The Instruction Cycle

The processor doesn’t see loops, if-statements, or functions it just sees binary instructions, one at a time. The instruction cycle is the fundamental loop the CPU follows to process those instructions.


The 3 Main Steps

  1. Fetch
    • The Program Counter (PC) holds the address of the next instruction.
    • The CPU sends that address to memory via the address bus and fetches the instruction into the Instruction Register (IR) via the data bus.
  2. Decode
    • The Control Unit decodes the binary instruction (e.g., ADD? JUMP?).
    • It figures out what needs to happen, like which registers to use or whether memory should be read or written.
  3. Execute
    • The appropriate parts of the CPU are activated:
      • The ALU may perform a calculation.
      • A value may be loaded from memory or stored.
      • The Program Counter is updated to point to the next instruction.

Note - This cycle repeats billions of times per second on a modern CPU.

Example -

Lets say CPU has to execute the following assembly instruction

ADD R1, R2, R3;
  • Fetch: Get the binary version of ADD R1, R2, R3 from memory
  • Decode: Recognize it’s an ADD operation; identify source and destination registers
  • Execute: ALU adds values of R2 and R3; result is stored in R1

Program Counter and Flow Control

The Program Counter usually increases by one instruction each cycle.
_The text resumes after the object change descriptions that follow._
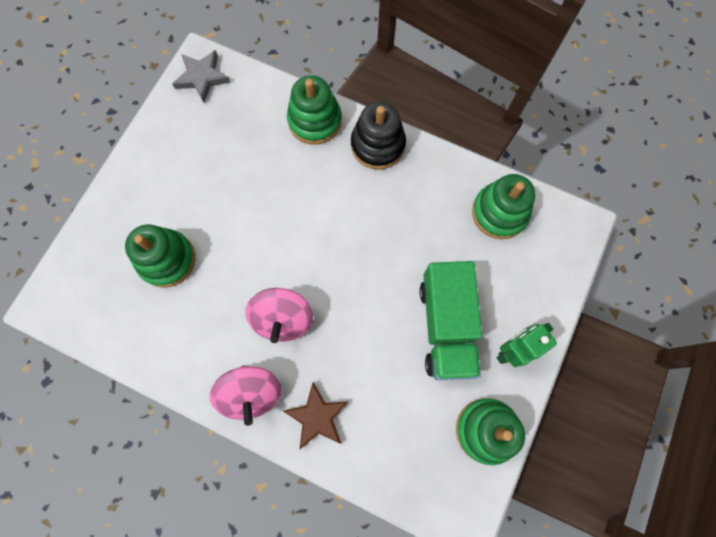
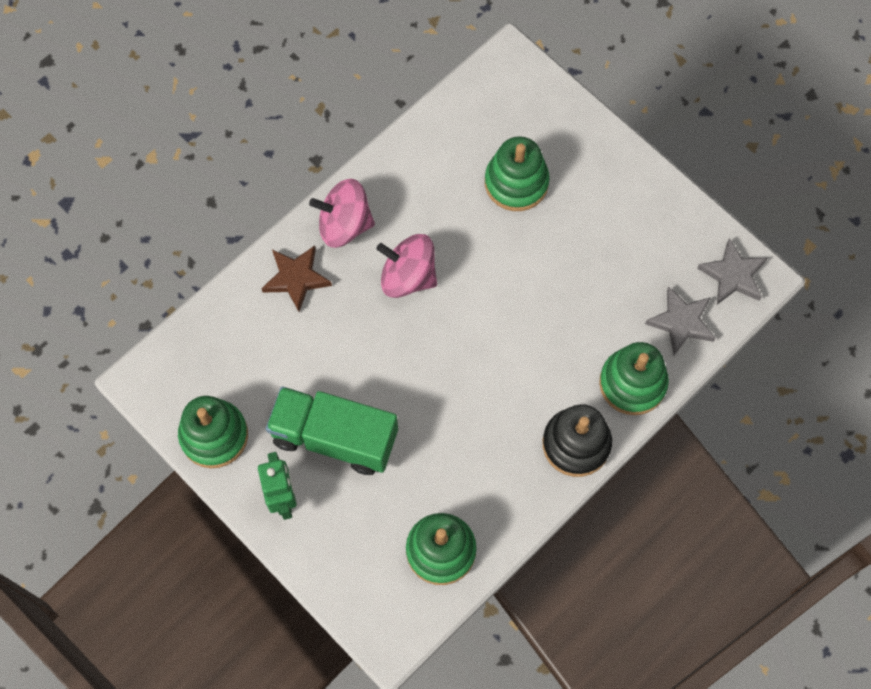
camera: 110 degrees right, 5 degrees down
(253, 101) = (681, 322): none -> grey star

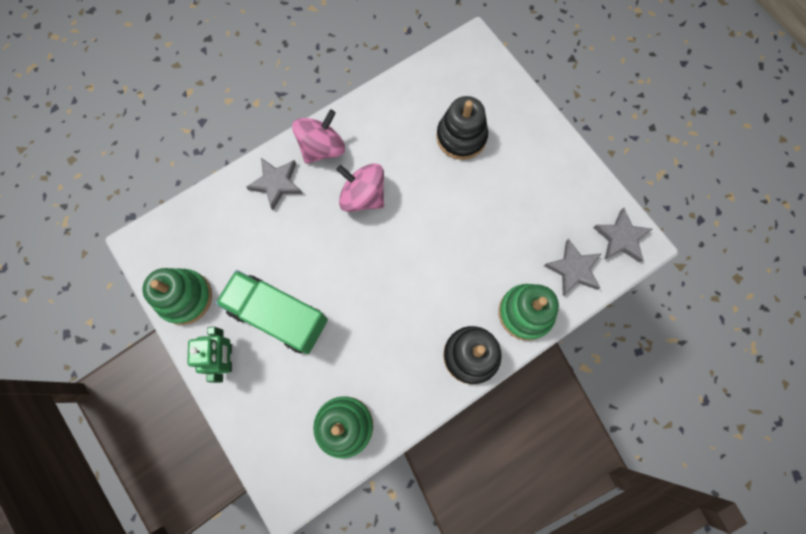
camera: 10 degrees right, 5 degrees up
(296, 278) = (276, 183): brown star -> grey star
(344, 225) = (322, 148): pink spinning top -> pink spinning top turned 120 degrees clockwise
(516, 183) = (461, 137): green stacking toy -> black stacking toy

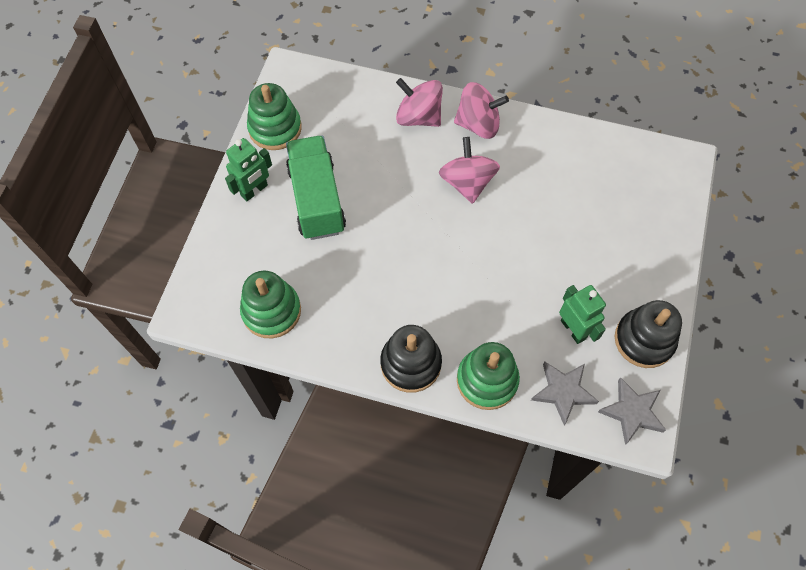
camera: 50 degrees right, 10 degrees down
(276, 183) = (418, 117): grey star -> pink spinning top
(461, 137) = (591, 214): black stacking toy -> black stacking toy (644, 340)
(535, 223) = (573, 329): none -> green robot

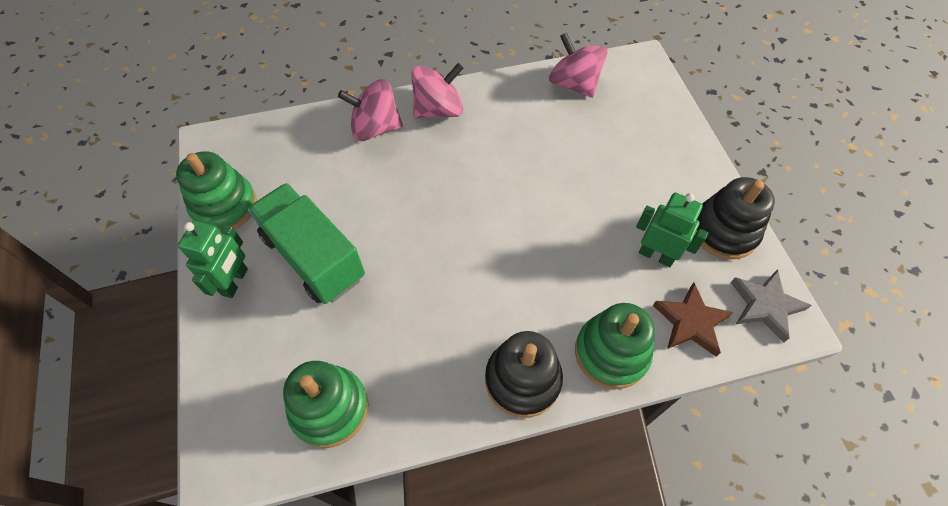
camera: 30 degrees left, 5 degrees down
(467, 182) = (462, 167): pink spinning top -> pink spinning top (574, 84)
(563, 392) = (691, 322): grey star -> brown star

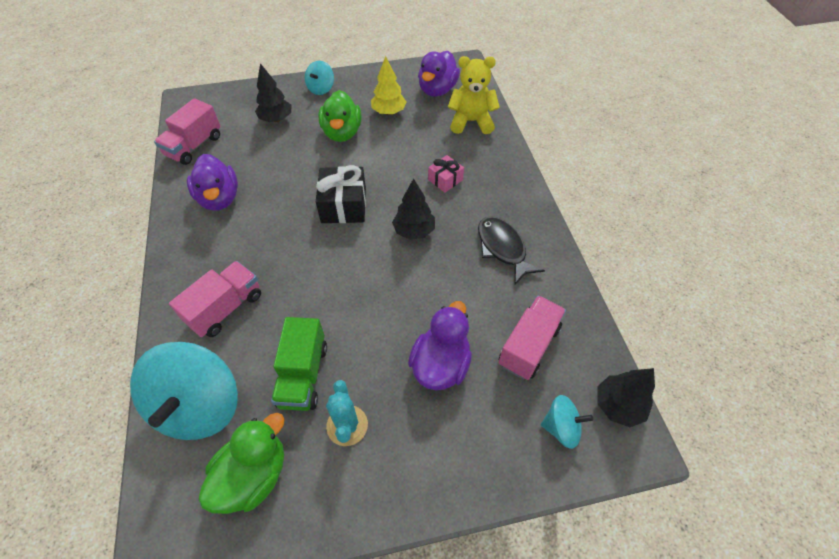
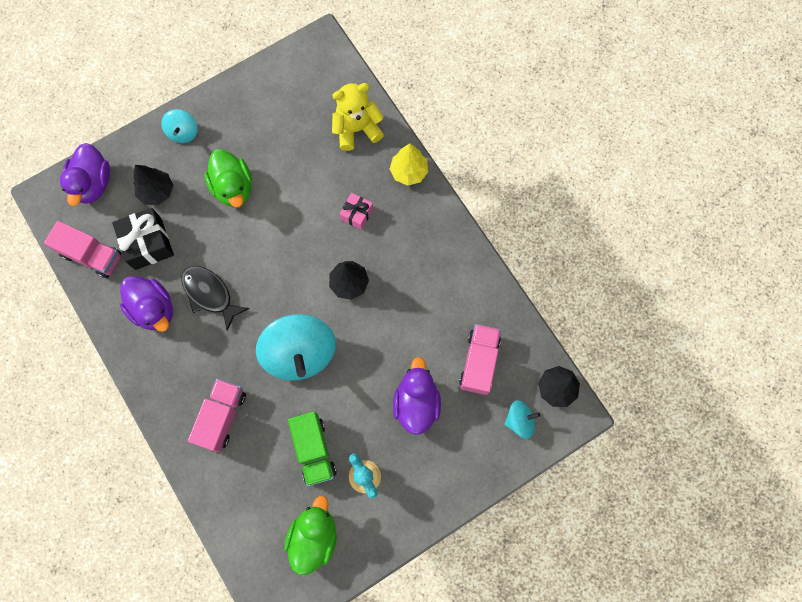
camera: 20 degrees left, 20 degrees up
(194, 146) = (92, 255): pink truck -> pink truck turned 75 degrees counterclockwise
(199, 406) = (247, 503): turquoise spinning top -> turquoise spinning top (300, 353)
(343, 205) = (274, 277): black gift -> black gift (148, 243)
(389, 112) = (269, 143): yellow tree -> yellow tree (409, 172)
(437, 90) = (307, 94): purple duck -> purple duck (93, 184)
(502, 248) = (432, 275): black fish -> black fish (210, 294)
But some instructions (like JUMP or CALL) modify it directly, allowing for loops, conditions, and function calls (the foundation of structured programming)


Timing and Clock Cycles

Each stage of the instruction cycle is tied to clock cycles. Simple instructions may take 1–2 cycles, while complex ones (like memory access or multiplication) may take more. Modern CPUs pipeline these stages, overlapping them to improve throughput.